While reading some interesting discussions on Quora, I saw a question that evoked a few interesting thoughts that I wish to share here. The question was about the reason why a few writers are passionate about flamboyant and pompous words that are a hard to understand. I found the discussion worth reading as there was a time when I too had the very same curiosity, and kept wondering how an average reader would decipher a message that’s delivered in a bombastic style. I am not totally against using dense words, but at the same time not an ardent lover of obscure pieces with hard to make out messages. In my opinion every piece of writing should be equally palatable for the expert as well as the average reader, and both should enjoy it in alike.

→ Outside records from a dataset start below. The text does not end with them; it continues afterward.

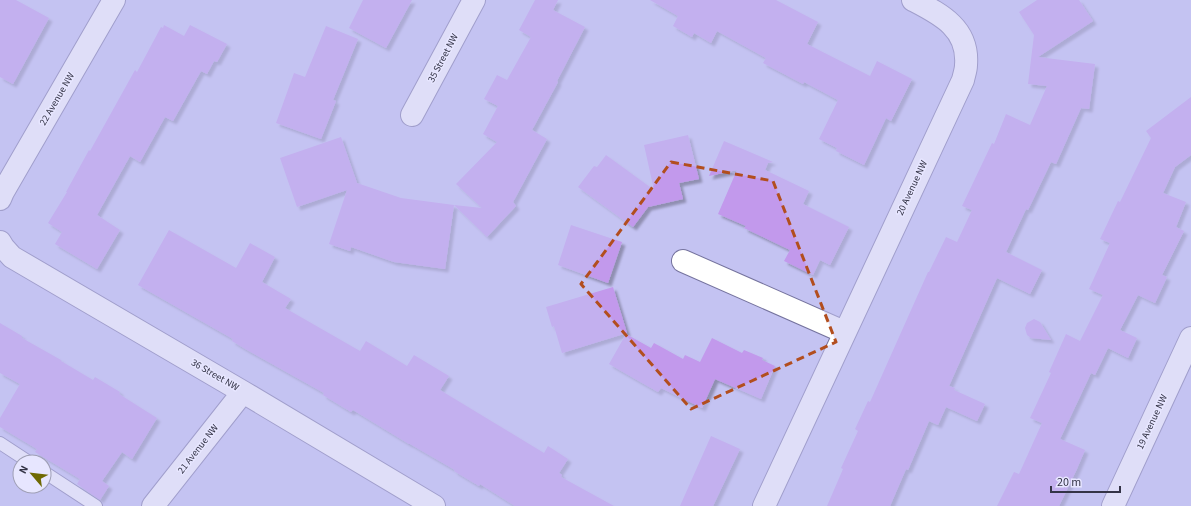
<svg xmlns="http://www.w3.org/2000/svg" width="1191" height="506" font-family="'Source Sans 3',sans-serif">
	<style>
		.building { fill: #c299ec; filter: url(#shadow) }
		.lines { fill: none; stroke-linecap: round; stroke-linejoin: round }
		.service-casing { stroke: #75739e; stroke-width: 14 }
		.minor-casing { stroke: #75739e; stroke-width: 24 }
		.service { stroke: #fff; stroke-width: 12 }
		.minor { stroke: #fff; stroke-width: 22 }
		.marked { fill: none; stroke: #b24e1e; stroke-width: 3; stroke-dasharray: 8 5; stroke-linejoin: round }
		.labels { text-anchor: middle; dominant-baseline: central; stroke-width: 3; stroke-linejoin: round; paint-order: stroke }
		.street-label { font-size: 10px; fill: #343447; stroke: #e7e6ff }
	</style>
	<defs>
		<filter id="shadow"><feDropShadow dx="3.5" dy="3.5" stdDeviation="1" flood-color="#0004"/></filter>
	</defs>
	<rect width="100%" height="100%" fill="#c4c3f2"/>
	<!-- building -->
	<path class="building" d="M0 0H16L49 18 13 84 0 77Z
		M363 0H412L386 48 349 28Z
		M535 0H558L553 10 585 27 557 81 558 82 532 130 547 139 513 202 516 206 487 237 454 205 482 208 456 184 497 142 483 134 498 106 484 99 497 75 507 80 531 37 519 30Z
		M650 0H776L818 22 807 44 870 76 877 61 912 79 891 121 886 118 864 165 836 151 837 148 819 139 838 100 804 82 803 84 763 63 766 58 717 31 711 43 694 33 692 37 673 26 678 16Z
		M1037 0H1079L1093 21 1038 57 1095 64 1089 109 1081 108 1056 164 1051 162 1028 210 1026 209 1006 252 1042 270 1030 294 997 278 949 386 955 388 954 390 985 404 977 421 946 407 938 425 929 421 908 470 906 469 890 506H827L843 469 841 468 858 431 855 429 868 401 870 402 928 272H929L946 237 957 242 972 210 962 206 992 143 994 144 1006 114 1030 125 1047 86 1028 84 1034 35 1019 12Z
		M164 25 184 36 190 25 227 44 217 62 214 61 207 74 201 71 173 121 165 117 140 162 130 156 97 215 120 230 97 269 55 244 62 232 48 223 67 192H66L89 150 90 151 135 70 137 72 161 27 163 28Z
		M326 26 358 39 333 100 336 101 321 139 276 123 294 73 305 77Z
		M1191 97V155L1175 167 1163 193 1186 202 1176 227 1184 231 1162 275 1167 277 1155 303 1138 295 1120 330 1137 338 1128 358 1108 348 1095 375 1091 373 1060 439 1085 450 1076 471 1059 506H997L1014 472 1019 474 1042 423 1030 418 1051 373 1049 372 1066 334 1080 341 1103 295 1089 289 1110 243 1100 239 1118 201 1120 202 1151 138 1146 131Z
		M688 135 699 179 679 183 683 199 648 207 633 227 578 187 594 166 597 167 606 155 654 190 644 145Z
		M341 137 357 183 401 198 454 205 445 269 394 262 351 247 350 251 329 244 347 190 297 207 280 158Z
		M724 141 773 162 768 163 765 170 809 191 803 204 849 227 830 265 820 260 813 275 784 261 790 250 744 228 746 226 718 214 737 170 709 176Z
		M571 225 622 242 608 283 558 265Z
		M169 230 236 268 250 243 275 257 262 282 291 299 285 308 360 351 366 341 407 366 414 355 449 376 440 390 544 453 548 446 568 459 559 473 562 475 561 477 614 506H515L480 484 479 486 454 471 455 470 410 444H409L353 410 351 412 323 395 324 393 247 350 232 341 233 339 138 285Z
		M613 287 627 333 562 353 554 326 552 327 546 307Z
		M1034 319 1040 322 1051 340 1031 338 1027 335 1025 328 1027 323Z
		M0 323 22 336V338L61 360V361L93 380 95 377 120 392 119 394 157 418 132 459 122 452 102 481 109 486 100 500 77 484 80 479 35 452 37 449 0 427V418L20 384 0 373Z
		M626 334 651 348 654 343 683 359 685 355 700 362 712 338 742 353 744 350 763 358 762 360 775 366 761 399 715 379 702 408 661 388 658 392 609 364Z
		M711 436 740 449 713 506H680Z"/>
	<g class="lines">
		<!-- service casing -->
		<g class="service-casing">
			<path id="service" d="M0 443 29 462
				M44 472 96 506"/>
		</g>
		<!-- minor casing -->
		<g class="minor-casing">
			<path id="minor" d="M412 115 474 0
				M0 199 3 192 114 0
				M0 242 3 247 12 257 243 392 434 506
				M683 261 844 332
				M153 506 243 392
				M764 506 963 80C964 75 966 70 966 65 969 28 940 14 913 0
				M1113 506 1191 338"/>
		</g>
		<!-- service -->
		<use href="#service" class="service"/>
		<!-- minor -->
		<use href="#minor" class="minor"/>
	</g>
	<!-- marked area -->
	<path d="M0 0H1191V506H0ZM671 162 773 181 836 342 691 409 581 284Z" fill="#c4c3f2" fill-opacity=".55" fill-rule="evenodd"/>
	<path class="marked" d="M671 162 773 181 836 342 691 409 581 284Z"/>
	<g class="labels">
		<!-- street labels -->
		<g class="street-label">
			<text transform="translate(443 58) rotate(-62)">35 Street NW</text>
			<text transform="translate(57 99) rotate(-60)">22 Avenue NW</text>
			<text transform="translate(912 188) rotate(-65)">20 Avenue NW</text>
			<text transform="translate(215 375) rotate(30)">36 Street NW</text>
			<text transform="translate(1152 422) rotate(-65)">19 Avenue NW</text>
			<text transform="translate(198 449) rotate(-52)">21 Avenue NW</text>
		</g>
	</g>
	<!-- north arrow -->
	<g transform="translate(32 474) rotate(298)"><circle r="19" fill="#e7e6ff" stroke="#9f9fb5"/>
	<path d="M0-3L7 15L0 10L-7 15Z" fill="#6f6903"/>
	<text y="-6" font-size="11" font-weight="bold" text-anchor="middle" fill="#343447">N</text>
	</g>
	<!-- scale -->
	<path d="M1051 486v6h69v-6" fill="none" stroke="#343447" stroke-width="2"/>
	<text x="1057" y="486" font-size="12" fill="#343447" stroke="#e7e6ff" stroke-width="3" paint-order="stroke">20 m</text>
</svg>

But nowadays even national dailies are ‘victims’ of the high propensity to use long and complex words, when smaller ones will do, only to impress people and make them go gaga about their limitless vocabulary. To be frank, I am not a huge fan of such people, writers, or journalists, who use unnecessarily long words like “perambulating” instead of “walking”, and I do believe that almost everything in this world can be said in simple and less obscure words which are not more than five letters in length.

I am not saying that people use complex vocabularies intentionally, but I think many people do have this false notion that a worth reading post or an article should have a good number of those glitzy and hard to understand words, which they think would make the write-up scholarly and relevant. I think they are thoroughly wrong, and I am sure that most of the readers would stop reading such articles half the way just because of the complexity with which the writer has tried to deliver the message. Whatever the topic is, a piece of writing would look interesting and catchy only of it is written in simple and interesting language to help people understand and enjoy it, and not to forcefully make them depend on a dictionary to get the gist of what’s written in the post. I recently read somewhere that writers who are addicted to using bombastic words should cure themselves of sesquipedalianism, a word that sounded to me like kind of grave disease. I kept wondered what this word could be and had to refer the dictionary to know that it is nothing but the practice of using long, and sometimes obscure, words. If sesquipedalianism is a word that’s hardly used by an average reader, how can he/she admire the work of writer who is addicted to sesquipedalianism?

When it comes to writing for a mass audience, I think it’s very important to avoid the words, phrases, and usages that are beyond the reach of an average reader, as less obscure and accessible writing is what most of the people look for these days. Using the “must be understandable to everyone” kind of language will never spoil the beauty of a piece of work, nor will it portray the writer as a person with limited vocabulary. Instead it will only make the writing interesting, thus making it appealing to a wide range of people. If a piece of writing is meant for the elite readers alone, who are acquainted with the so called “rich and classy” words, it’s definitely fine to fill-in the write-up with such words, or else why spoil the beauty of writing by stuffing it with complex and obscure lexis that would make it indigestible and unappealing to the readers?